When we learned of the sudden and unexpected death of Brian a few short weeks ago, both his family and friends were stunned. Brian was always there, steady and reliable, with a gentle nature, kind and generous, and with a delightful sense of humour. Born in Hawthorn Road in 1949, to Bill and Hilda Lewis, Brian was extremely proud of his Christleton heritage and grew up here with his three brothers. He was always resourceful, and made his parents proud by singing in the church choir, bell ringing, and winning a place at Grammar School. He joined the army as a boy soldier aged 17 and soon showed great strengths, a thirst for knowledge, a sense of purpose, and great professionalism. He brought that to the fore later in his life when he proudly carried the British Legion standard on Remembrance Days and other commemorations in the village, following in the footsteps of Bill and Hilda his parents, who had done so for longer than most of us can remember. He was always immaculately dressed and proud in carrying out this role, and a calming influence on the often nervous young people who were also carrying standards in the parade. Brian made swift progress in the army as he was an excellent leader, fair and trusted by his men, a man of his word, someone who always led by example. He duly completed his commando training in Plymouth, but preferred to wear his Army Air Corps blue, to the regimental green beret.

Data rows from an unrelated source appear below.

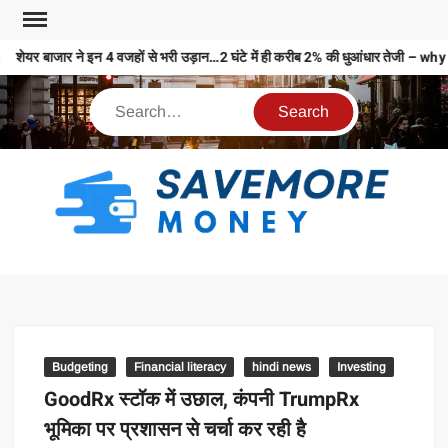
शेयर बाजार ने इन 4 वजहों से भरी उड़ान…2 घंटे में ही करीब 2% की धुआंधार तेज
S
M
MO
MO
REL
Budgeting
Financial literacy
hindi news
Investing
N
GoodRx स्टॉक में उछाल, कंपनी TrumpRx
भूमिका पर प्रशासन से चर्चा कर रही है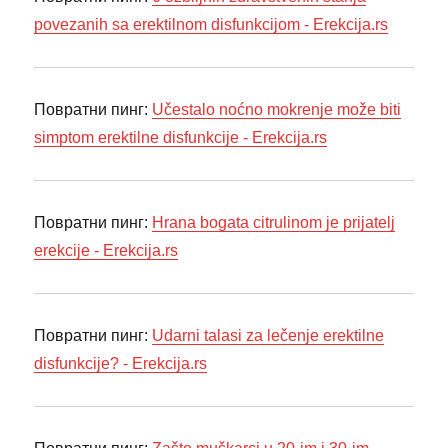
povezanih sa erektilnom disfunkcijom - Erekcija.rs
Повратни пинг:
Učestalo noćno mokrenje može biti
simptom erektilne disfunkcije - Erekcija.rs
Повратни пинг:
Hrana bogata citrulinom je prijatelj
erekcije - Erekcija.rs
Повратни пинг:
Udarni talasi za lečenje erektilne
disfunkcije? - Erekcija.rs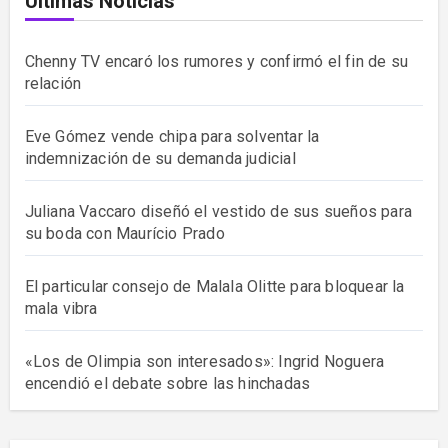
Últimas Noticias
Chenny TV encaró los rumores y confirmó el fin de su
relación
Eve Gómez vende chipa para solventar la
indemnización de su demanda judicial
Juliana Vaccaro diseñó el vestido de sus sueños para
su boda con Maurício Prado
El particular consejo de Malala Olitte para bloquear la
mala vibra
«Los de Olimpia son interesados»: Ingrid Noguera
encendió el debate sobre las hinchadas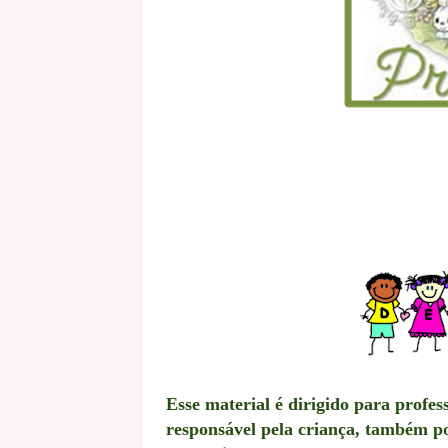
Esse material é dirigido para profe
responsável pela criança, também po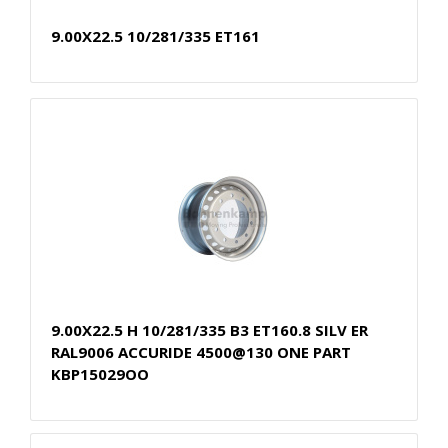
9.00X22.5 10/281/335 ET161
9.00X22.5 H 10/281/335 B3 ET160.8 SILV ER
RAL9006 ACCURIDE 4500@130 ONE PART
KBP15029OO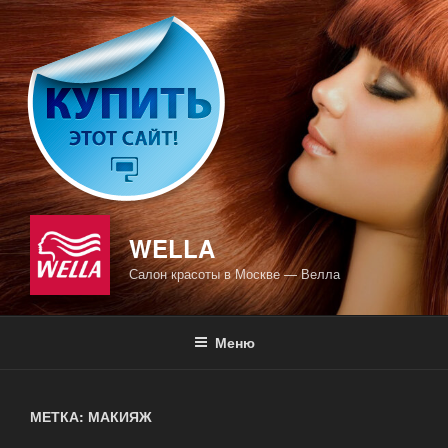
Перейти
к
содержимому
WELLA
Салон красоты в Москве — Велла
Меню
МЕТКА: МАКИЯЖ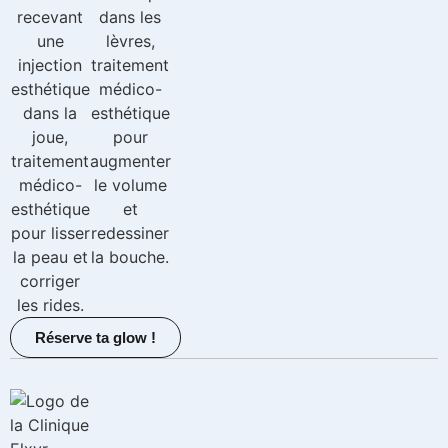
Réserve ta glow !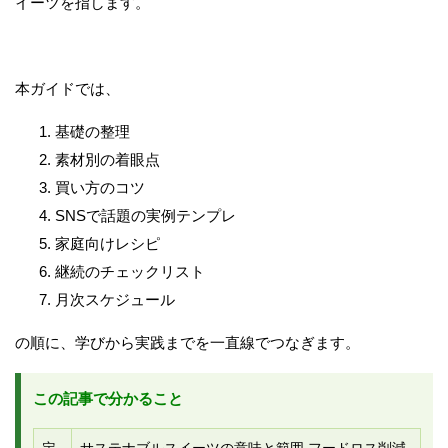
イーツを指します。
本ガイドでは、
基礎の整理
素材別の着眼点
買い方のコツ
SNSで話題の実例テンプレ
家庭向けレシピ
継続のチェックリスト
月次スケジュール
の順に、学びから実践までを一直線でつなぎます。
この記事で分かること
定
サステナブルスイーツの意味と範囲 フードロス削減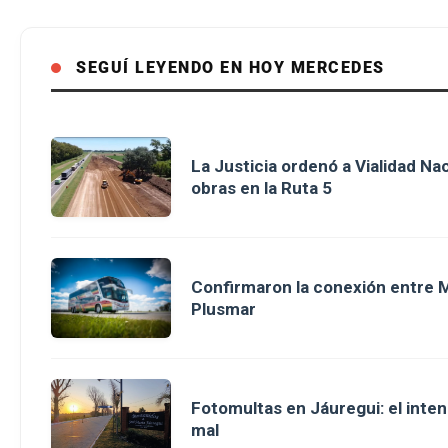
SEGUÍ LEYENDO EN HOY MERCEDES
La Justicia ordenó a Vialidad Na
obras en la Ruta 5
Confirmaron la conexión entre M
Plusmar
Fotomultas en Jáuregui: el inte
mal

He married the love of his life Lorraine in 1974, and you rarely ever saw them apart. They were true soul mates and became wonderful parents and grandparents. Brian was a dedicated husband and family man, often having to share them with his military duties. There was always lots of fun and laughter, and a small amount of discipline. He had strong standards and a great work ethic, so his training as an engineer in the army provided him with excellent transferable skills for his transfer to civilian life. He had a brilliant logical mind, a unique personality, which made him a respected member of any team. He enabled all who served with him to reach his or her potential. He was a friend to so many people, and so well respected, a point emphasised by the numbers of friends and neighbours who lined the streets near his home and churchyard as his funeral cortege went by.
Lorraine, Melanie, Mark, Clare, Keiran and Summer will miss him enormously. He was such a dedicated and devoted husband, father and proud grandfather. We will miss him too, as he filled countless voluntary roles in his life, serving colleagues and the community. He was a loyal member of the congregation at St James, Church Treasurer for many years together with Lorraine, and our loyal Standard Bearer. He put his military service and training to good use, in this and other parts of his life, always cheerful, diligent, caring and respected by everyone he met. My last memory of Brian is seeing him together with his great friend Paul, standing on top of tall scaffolding, cleaning and replacing the polycarbonate cover on the outside of the Millennium Window at St James’. Despite the precarious nature of their task, Brian was still smiling and cracking jokes. Remembrance Day 2020 will not be the same this year for so many different reasons, but most of all for us, this caring generous man will no longer be standing to attention at the Village War Memorial. The Village has lost one of its own. Rest in peace Brian, Gone but never ever forgotten.
With sincere thanks to Melanie, Lorraine and the Lewis family for allowing me to share their Eulogy for Brian.